What the task asks:
Arrange the stretch from the start of the rows through the line containing "что согласны с" as a Markdown table with the columns "Row No." and "Text Line," leaving out any blank lines.

Collected data:
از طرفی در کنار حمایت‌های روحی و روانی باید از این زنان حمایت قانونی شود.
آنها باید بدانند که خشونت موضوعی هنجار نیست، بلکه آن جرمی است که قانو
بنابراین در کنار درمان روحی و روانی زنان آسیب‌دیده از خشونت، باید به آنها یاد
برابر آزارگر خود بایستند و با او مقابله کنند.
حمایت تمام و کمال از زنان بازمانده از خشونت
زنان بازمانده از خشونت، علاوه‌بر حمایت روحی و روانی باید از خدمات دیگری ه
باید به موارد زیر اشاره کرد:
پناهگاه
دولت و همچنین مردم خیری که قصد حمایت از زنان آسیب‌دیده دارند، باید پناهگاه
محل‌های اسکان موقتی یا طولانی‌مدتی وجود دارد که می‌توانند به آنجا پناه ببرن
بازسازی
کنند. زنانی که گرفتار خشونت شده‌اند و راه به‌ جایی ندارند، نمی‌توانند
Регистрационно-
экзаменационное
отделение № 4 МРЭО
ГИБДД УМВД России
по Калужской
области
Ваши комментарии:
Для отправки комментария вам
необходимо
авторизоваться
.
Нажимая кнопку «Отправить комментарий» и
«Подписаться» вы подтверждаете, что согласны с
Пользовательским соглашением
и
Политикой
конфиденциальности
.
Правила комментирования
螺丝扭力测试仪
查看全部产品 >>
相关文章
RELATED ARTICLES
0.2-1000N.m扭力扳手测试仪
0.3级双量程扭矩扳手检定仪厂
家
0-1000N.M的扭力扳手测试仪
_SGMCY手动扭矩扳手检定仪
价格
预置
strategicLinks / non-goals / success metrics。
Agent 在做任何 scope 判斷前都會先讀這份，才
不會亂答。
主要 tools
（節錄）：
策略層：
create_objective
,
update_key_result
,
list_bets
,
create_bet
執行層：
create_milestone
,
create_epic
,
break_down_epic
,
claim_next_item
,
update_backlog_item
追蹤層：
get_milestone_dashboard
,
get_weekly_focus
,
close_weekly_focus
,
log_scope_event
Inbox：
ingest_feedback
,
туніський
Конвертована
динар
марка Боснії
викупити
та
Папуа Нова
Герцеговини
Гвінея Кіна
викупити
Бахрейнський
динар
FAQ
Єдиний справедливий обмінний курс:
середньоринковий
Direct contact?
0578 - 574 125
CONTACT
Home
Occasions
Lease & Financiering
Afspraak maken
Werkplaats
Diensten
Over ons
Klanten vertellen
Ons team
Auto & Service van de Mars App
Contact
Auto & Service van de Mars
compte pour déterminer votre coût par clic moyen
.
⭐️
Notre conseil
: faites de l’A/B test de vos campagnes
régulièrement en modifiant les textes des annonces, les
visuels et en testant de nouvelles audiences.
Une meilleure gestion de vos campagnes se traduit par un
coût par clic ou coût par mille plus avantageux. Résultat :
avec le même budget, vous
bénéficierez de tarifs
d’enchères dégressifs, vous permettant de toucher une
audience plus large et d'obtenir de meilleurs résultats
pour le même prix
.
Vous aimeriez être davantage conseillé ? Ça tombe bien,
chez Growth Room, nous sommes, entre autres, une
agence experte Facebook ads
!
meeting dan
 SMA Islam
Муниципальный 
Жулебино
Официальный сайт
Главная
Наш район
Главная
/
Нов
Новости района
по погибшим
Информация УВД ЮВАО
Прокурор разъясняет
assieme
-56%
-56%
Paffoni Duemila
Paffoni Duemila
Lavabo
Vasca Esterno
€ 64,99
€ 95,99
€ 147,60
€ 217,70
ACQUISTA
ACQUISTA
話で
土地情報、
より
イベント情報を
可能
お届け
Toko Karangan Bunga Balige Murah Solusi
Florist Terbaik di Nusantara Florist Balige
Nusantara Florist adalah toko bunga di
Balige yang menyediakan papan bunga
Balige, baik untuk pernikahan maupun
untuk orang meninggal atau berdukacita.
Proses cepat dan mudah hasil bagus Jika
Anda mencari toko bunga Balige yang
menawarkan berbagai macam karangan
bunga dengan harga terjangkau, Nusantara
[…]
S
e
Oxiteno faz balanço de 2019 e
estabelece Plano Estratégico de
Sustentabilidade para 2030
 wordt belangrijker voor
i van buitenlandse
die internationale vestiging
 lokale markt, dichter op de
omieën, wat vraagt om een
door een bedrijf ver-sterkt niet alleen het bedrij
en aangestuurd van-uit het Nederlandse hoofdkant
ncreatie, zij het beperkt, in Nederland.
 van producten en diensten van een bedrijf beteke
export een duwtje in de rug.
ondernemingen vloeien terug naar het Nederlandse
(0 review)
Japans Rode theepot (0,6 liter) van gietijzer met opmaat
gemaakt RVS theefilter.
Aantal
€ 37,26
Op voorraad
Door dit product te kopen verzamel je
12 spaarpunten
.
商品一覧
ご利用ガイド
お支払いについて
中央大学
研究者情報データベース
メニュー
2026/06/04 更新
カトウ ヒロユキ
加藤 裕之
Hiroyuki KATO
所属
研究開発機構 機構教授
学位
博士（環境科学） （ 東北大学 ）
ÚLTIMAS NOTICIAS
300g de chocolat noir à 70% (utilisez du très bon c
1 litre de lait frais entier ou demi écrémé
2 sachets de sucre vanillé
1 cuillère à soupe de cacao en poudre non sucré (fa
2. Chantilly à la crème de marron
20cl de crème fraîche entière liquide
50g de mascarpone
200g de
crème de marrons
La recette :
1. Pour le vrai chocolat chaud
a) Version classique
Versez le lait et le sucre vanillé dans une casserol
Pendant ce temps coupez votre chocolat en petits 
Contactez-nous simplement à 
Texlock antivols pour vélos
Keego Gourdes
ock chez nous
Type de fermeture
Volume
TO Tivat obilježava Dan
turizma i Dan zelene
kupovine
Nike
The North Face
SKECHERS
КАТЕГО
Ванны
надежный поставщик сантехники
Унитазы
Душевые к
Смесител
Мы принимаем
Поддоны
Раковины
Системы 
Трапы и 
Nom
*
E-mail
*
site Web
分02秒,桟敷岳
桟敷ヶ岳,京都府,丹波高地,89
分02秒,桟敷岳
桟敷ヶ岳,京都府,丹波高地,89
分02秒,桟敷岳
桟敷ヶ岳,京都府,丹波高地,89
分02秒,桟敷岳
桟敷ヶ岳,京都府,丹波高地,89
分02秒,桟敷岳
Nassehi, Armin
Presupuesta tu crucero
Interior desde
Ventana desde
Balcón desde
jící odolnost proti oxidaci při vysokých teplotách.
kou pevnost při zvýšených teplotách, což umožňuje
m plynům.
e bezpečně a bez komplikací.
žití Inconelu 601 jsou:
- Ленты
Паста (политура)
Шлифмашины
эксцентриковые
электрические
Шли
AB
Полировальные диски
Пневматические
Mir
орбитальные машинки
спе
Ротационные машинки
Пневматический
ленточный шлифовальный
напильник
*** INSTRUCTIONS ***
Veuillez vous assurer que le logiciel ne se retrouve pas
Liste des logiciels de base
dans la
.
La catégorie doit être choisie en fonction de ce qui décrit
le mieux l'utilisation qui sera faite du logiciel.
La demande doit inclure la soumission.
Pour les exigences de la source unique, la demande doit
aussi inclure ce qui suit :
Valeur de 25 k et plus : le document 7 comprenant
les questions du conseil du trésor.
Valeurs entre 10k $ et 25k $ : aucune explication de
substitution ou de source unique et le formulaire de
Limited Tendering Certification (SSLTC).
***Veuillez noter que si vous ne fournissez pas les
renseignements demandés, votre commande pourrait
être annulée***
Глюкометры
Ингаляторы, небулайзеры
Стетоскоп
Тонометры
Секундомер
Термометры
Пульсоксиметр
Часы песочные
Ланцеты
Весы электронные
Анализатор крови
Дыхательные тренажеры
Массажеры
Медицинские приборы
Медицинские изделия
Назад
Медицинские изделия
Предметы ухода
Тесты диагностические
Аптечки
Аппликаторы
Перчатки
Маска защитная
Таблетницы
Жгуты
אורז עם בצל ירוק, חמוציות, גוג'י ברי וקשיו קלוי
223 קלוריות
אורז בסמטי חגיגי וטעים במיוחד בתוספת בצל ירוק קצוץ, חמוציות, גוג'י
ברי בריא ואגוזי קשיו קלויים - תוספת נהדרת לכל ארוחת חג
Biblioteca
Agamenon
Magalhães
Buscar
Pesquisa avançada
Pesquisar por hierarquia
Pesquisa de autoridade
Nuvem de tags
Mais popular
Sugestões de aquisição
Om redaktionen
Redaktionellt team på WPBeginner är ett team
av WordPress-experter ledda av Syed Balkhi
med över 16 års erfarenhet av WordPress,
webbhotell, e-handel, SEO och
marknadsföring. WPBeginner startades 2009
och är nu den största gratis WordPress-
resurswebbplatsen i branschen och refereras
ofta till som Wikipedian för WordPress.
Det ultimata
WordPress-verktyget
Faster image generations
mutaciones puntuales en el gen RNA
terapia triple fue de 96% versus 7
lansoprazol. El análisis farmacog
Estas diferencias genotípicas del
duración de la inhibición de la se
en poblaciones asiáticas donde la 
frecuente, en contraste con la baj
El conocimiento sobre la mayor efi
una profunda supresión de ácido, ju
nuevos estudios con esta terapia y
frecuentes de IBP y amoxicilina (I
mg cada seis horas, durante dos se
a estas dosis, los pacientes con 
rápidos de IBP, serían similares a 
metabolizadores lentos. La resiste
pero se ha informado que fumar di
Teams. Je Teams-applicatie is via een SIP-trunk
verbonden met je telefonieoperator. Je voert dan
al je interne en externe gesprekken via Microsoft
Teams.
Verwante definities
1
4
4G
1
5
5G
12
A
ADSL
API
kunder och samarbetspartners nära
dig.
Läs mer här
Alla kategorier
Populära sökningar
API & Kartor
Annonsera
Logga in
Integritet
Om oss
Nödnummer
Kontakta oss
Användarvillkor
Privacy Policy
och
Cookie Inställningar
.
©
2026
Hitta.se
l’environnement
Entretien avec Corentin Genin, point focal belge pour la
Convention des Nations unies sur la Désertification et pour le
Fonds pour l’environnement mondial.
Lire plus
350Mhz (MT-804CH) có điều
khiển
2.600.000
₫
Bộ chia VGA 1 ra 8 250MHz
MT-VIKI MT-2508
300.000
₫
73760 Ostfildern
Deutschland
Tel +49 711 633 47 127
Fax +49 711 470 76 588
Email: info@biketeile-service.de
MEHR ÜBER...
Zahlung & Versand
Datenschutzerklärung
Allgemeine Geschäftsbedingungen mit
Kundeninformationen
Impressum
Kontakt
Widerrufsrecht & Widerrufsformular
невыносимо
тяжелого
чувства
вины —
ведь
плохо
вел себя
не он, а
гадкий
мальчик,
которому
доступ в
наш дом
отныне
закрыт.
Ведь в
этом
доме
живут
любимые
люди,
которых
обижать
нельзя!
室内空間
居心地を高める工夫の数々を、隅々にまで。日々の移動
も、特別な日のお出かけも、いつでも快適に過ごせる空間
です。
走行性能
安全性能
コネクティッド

Response to the exercise:
| Row No. | Text Line |
|---|---|
| 1 | از طرفی در کنار حمایت‌های روحی و روانی باید از این زنان حمایت قانونی شود. |
| 2 | آنها باید بدانند که خشونت موضوعی هنجار نیست، بلکه آن جرمی است که قانو |
| 3 | بنابراین در کنار درمان روحی و روانی زنان آسیب‌دیده از خشونت، باید به آنها یاد |
| 4 | برابر آزارگر خود بایستند و با او مقابله کنند. |
| 5 | حمایت تمام و کمال از زنان بازمانده از خشونت |
| 6 | زنان بازمانده از خشونت، علاوه‌بر حمایت روحی و روانی باید از خدمات دیگری ه |
| 7 | باید به موارد زیر اشاره کرد: |
| 8 | پناهگاه |
| 9 | دولت و همچنین مردم خیری که قصد حمایت از زنان آسیب‌دیده دارند، باید پناهگاه |
| 10 | محل‌های اسکان موقتی یا طولانی‌مدتی وجود دارد که می‌توانند به آنجا پناه ببرن |
| 11 | بازسازی |
| 12 | کنند. زنانی که گرفتار خشونت شده‌اند و راه به‌ جایی ندارند، نمی‌توانند |
| 13 | Регистрационно- |
| 14 | экзаменационное |
| 15 | отделение № 4 МРЭО |
| 16 | ГИБДД УМВД России |
| 17 | по Калужской |
| 18 | области |
| 19 | Ваши комментарии: |
| 20 | Для отправки комментария вам |
| 21 | необходимо |
| 22 | авторизоваться |
| 23 | . |
| 24 | Нажимая кнопку «Отправить комментарий» и |
| 25 | «Подписаться» вы подтверждаете, что согласны с |